1. We set up a password (here we will use a plain string). Usually, it is encrypted and salted on the server. However this is beyond the scope of this section.
2. While we have not exceeded the number of attempts, we ask the user to supply the password.
3. If it is correct, then we break out of the loop.
4. If it is incorrect, then we tell the user "wrong password, try again", and increment the attempts by 1.
5. If the maximum number of attempts have been made, then we lock the user out (here we'll just print a message).
Here's the code:
Code:
#Passwords and logging in
password = "passw0rd"
i = 1
while i <= 3: #3 attempts
  #ask for input
  inputtedpassword = input("Enter your password: ")
  if inputtedpassword == password:
    #log in
    print("Logging in...")
    break
  else:
    #warn user, ask them to try again
    print("Wrong password, try again")
    i += 1
else:
  #lock user out
  print("You have been locked out. Try again later")
This does work, but I would advise not using this code for your website. It is meant to be a proof of concept (***)

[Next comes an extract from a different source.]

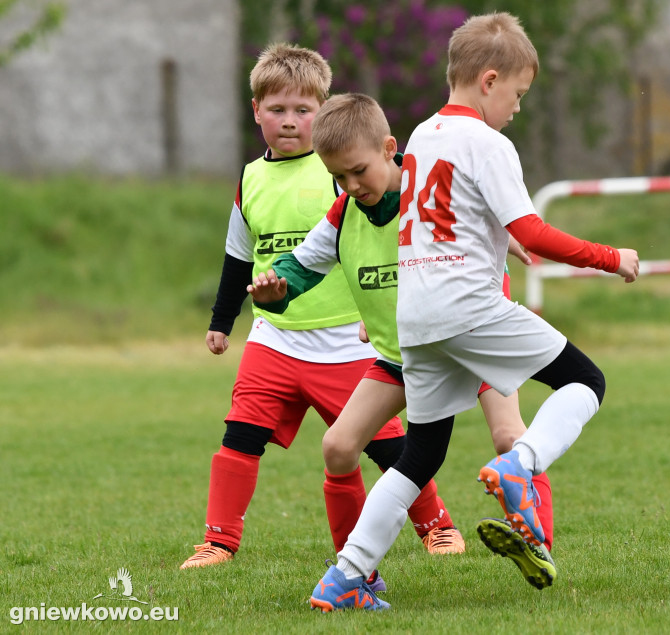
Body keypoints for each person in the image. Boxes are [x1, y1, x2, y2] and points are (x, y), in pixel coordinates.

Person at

(*) The b-file goes a lot higher than this, but we want to just recreate the terms on the main sequence page.
(**) This checks against a plain string, which is in the code. Needless to say, you should NEVER have passwords in plain sight (for obvious reasons).
(***) Python does have a getpass module, which enables the password to be hidden when typing it in. That is the least of my concerns with using this (see point (**) above).